In true VN form, Mysteria also has not only branching routes, but locked ones as well! Uncovering each and every hidden secret isn’t as easy as going through the game once — and it doesn’t even guarantee that you’ll get the ending that you want. While it doesn’t come right out and say it (and I guess I’m ruining the secret, so, sorry?), you’re kind of stuck when it comes to choosing a happy ever after. As in, you’re most likely going to be stuck with either with the game’s two grumpiest dudes — Holmes and Akechi. That’s not necessarily a bad thing, though. They’re both likable characters in their own right, and it’s enjoyable watching them open up to Emily as they grow closer to her, and the whole “you’ve unlocked new routes!” thing that pops up is very effective bait to goad players into (happily) going through the journey once more. And hey, this kind of thing is par for the course for VNs anyway — might as well make it as interesting as you possibly can.
London Detective Mysteria also comes with some nice little extras that weren’t present within the original version of the game. And by “original version”, I mean the PSP Japan-exclusive version that released all the way back in 2013. Anyway, back to those extras. Or rather, the Epilogues. Unlocking once the player completes an ending with the corresponding character, these Epilogues do exactly what their name implies — allow players to catch a glimpse of what happens after their fateful happily-ever-afters. Despite being added onto the Vita version three years after the original release of the game (in Japan), time doesn’t have appeared to have passed at all when comparing the new and old content — something which can’t always be easily managed. While there isn’t much that the player can do in terms of actual interaction, they’re fun to read through (and lengthy, to boot!), and only serve as a further incentive to get through as many endings as you can.
No Mystery Here, Just Fun!
Just because I have yet to mention it, I’ll say it here: London Detective Mysteria officially marks XSEED Games’ foray into the otome VN territory. And, wouldn’t you know it, in true XSEED fashion, they’ve knocked it out of the park — so much so, that even someone like me had no trouble enjoying it!
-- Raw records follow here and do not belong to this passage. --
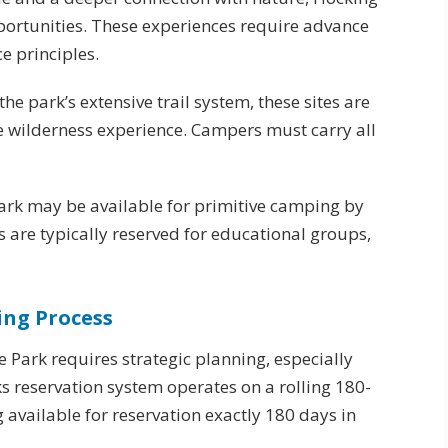
pportunities. These experiences require advance
e principles.
the park’s extensive trail system, these sites are
ue wilderness experience. Campers must carry all
 park may be available for primitive camping by
 are typically reserved for educational groups,
ing Process
e Park requires strategic planning, especially
s reservation system operates on a rolling 180-
available for reservation exactly 180 days in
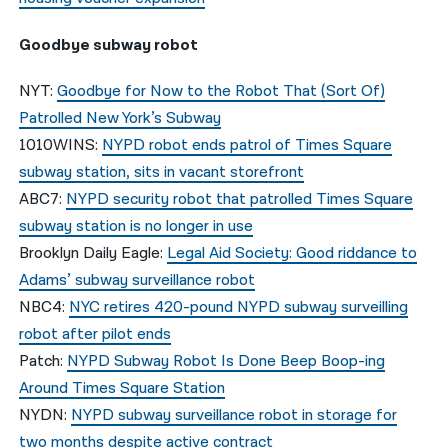
Goodbye subway robot
NYT:
Goodbye for Now to the Robot That (Sort Of)
Patrolled New York’s Subway
1010WINS:
NYPD robot ends patrol of Times Square
subway station, sits in vacant storefront
ABC7:
NYPD security robot that patrolled Times Square
subway station is no longer in use
Brooklyn Daily Eagle:
Legal Aid Society: Good riddance to
Adams’ subway surveillance robot
NBC4:
NYC retires 420-pound NYPD subway surveilling
robot after pilot ends
Patch:
NYPD Subway Robot Is Done Beep Boop-ing
Around Times Square Station
NYDN:
NYPD subway surveillance robot in storage for
two months despite active contract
So, whether you’re already otome-crazy, looking to find your first-ever husbando, or just really like British culture in anime form, London Detective Mysteria is a very solid choice, and a game which I would very much recommend to those interested.
Final Verdict: 4/5
Available on: Vita (Reviewed), PC; Publisher: XSEED Games; Developer: Karin Entertainment; Players: 1 ; Released: December 18, 2018 (Vita); ESRB: M for Mature; MSRP: $29.99
Full disclosure: This review is based on a copy of London Detective Mysteria given to Hey Poor Player by the publisher.